> _What is needed_:
The lines to find are those in the entries that hold the word "after"; copy every one of them.

(Saved data entries)
──────────

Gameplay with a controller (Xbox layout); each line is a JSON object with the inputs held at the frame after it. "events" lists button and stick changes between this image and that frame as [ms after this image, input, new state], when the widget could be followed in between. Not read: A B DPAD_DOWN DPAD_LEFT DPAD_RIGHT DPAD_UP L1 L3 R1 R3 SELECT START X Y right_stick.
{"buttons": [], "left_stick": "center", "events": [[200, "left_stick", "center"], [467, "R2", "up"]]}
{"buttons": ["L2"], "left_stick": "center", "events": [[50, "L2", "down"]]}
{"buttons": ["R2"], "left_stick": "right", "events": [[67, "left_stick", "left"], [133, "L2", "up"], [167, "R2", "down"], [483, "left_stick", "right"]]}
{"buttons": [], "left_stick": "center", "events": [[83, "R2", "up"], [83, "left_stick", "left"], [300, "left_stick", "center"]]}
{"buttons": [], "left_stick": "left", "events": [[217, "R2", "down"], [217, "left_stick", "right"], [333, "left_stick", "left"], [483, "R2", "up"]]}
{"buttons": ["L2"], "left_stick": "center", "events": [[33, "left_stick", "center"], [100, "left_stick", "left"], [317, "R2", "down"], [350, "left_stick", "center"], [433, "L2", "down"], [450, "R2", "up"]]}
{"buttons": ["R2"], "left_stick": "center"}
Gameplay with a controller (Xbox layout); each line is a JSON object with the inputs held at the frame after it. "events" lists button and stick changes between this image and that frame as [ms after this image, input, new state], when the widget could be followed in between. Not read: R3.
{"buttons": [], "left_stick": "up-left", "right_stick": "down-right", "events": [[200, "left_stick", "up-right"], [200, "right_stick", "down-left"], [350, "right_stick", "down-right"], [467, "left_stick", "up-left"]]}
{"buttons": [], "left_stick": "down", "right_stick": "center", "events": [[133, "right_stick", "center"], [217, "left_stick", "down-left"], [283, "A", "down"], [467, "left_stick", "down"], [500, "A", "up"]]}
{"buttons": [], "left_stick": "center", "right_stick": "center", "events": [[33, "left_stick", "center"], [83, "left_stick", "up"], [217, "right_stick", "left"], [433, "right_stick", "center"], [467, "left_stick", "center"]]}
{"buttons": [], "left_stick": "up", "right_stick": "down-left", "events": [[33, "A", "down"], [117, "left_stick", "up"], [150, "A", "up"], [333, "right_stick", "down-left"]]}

──────────

> _Reply to the task_:
Gameplay with a controller (Xbox layout); each line is a JSON object with the inputs held at the frame after it. "events" lists button and stick changes between this image and that frame as [ms after this image, input, new state], when the widget could be followed in between. Not read: A B DPAD_DOWN DPAD_LEFT DPAD_RIGHT DPAD_UP L1 L3 R1 R3 SELECT START X Y right_stick.
Gameplay with a controller (Xbox layout); each line is a JSON object with the inputs held at the frame after it. "events" lists button and stick changes between this image and that frame as [ms after this image, input, new state], when the widget could be followed in between. Not read: R3.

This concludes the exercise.